Throughout the show there were lots of events and panels that offered gamers some great insights into the games industry taking place in the four theatres around the Showgrounds. And this is where the worst part of PAX Australia reared its ugly head. Lines. Oh man were there some serious lines. If you didn’t line up an hour before the panel you were hoping to get to started, you most likely weren’t going to get a seat. I was talking to a few developers who had needed to line up for the Ron Gilbert speech at 9:30, half an hour before the gates had opened. It was ridiculous, and impacted on the experiences of many people involved. I’ve heard rumours that the venue is going to be bigger next year to accommodate for the large crowds. If it doesn’t, bring a tent.
|Someone had to do it|
The best part about PAX Australia was the focus on games and gamers coming together however. Reportedly, the wireless signal from the thousands of 3DS’ streetpassing one another caused the EFTPOS machines to come to a steady halt (I’m sure the vendors selling stuff at the show would have loved that – ed), as well as any hope of using your phone within a large radius of the Expo hall.
And the real winners of the show were the indies. The Australian Indie Showcase, which consisted of; Antichamber, Black Annex, InFlux, DUET, Fractured Soul and MacGuffin’s Curse had a line to play their games nearly the whole time. Others such as Town Craft, Dungeon Dashers and my personal favourite Armello were also packed. World of Tanks and Sennheiser lost a lot of points for their inclusion of booth babes. It wasn’t needed and it is amazing that the people who put up these booths haven’t clued into the negative publicity they now tend to draw. World of Tanks would have been more than impressive enough with just the huge Tank (and booth) that was there.
Nintendo’s booth was also quite popular, even though it was underwhelming. Six 3DS’ had The Legend of Zelda: A Link Between Worlds, while 3 Wii U units were dedicated to Pikmin 3, which is being released next week. Aside from Zelda, there was nothing really eye-catching as there was little of the huge E3 game line-up available. Saints Row IV always had a line outside, and although I didn’t stay around to talk to people as they left, if they felt the way I felt they would be very disappointed.
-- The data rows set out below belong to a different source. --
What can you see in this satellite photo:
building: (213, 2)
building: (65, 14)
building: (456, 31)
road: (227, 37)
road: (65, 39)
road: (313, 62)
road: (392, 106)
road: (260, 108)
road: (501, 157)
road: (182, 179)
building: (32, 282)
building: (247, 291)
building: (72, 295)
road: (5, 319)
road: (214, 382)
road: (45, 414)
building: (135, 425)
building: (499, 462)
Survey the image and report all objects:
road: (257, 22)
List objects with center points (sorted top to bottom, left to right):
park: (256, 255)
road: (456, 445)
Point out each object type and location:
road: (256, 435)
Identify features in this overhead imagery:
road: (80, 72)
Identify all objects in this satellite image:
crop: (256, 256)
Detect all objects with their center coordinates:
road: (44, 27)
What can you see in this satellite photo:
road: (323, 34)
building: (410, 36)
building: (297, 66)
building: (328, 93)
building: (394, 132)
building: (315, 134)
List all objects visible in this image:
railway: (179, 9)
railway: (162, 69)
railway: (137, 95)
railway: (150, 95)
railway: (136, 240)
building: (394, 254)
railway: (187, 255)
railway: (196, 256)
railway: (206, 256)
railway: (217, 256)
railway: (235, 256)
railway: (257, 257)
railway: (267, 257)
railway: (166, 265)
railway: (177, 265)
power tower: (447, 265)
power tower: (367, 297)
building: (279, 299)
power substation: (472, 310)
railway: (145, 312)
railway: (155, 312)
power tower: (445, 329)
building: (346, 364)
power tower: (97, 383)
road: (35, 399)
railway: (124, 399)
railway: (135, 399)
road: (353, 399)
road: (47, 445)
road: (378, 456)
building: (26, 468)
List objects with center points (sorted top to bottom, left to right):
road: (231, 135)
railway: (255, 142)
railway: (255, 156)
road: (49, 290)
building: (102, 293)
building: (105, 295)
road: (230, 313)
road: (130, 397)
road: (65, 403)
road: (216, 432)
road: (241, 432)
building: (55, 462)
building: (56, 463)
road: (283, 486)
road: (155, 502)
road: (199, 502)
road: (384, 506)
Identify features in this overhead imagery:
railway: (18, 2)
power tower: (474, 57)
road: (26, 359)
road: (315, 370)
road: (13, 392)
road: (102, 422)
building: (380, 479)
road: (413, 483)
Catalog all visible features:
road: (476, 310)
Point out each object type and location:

Another crowd favourite was Johann Sebastian Joust. Quite amusing watching six people prance around trying to be as graceful as possible.
|Magicka Cosplay; #winning|
There was also a lack of cosplay, which was sad to see. A lot of people who came dressed up through went all out. Lastly, I don’t think the show could have been what it was if it wasn’t for the work of the Enforcers. They did a great job and everyone who spoke to them would agree.
Would I do PAX Australia again? Yes. Should you buy a three day pass the moment the go on sale for 2014? Absolutely. Though there are definitely areas in which the expo could improve. However there is one thing I really hope doesn’t change; if next year sees an increase in the big name developers and a decrease for the indies it would be such a shame. Everyone who I talked to agreed that the indies were the real winners. It was still an awesome weekend, and I met a bunch of awesome people. PAX is a great thing for Australian gaming, and hopefully will continue to be.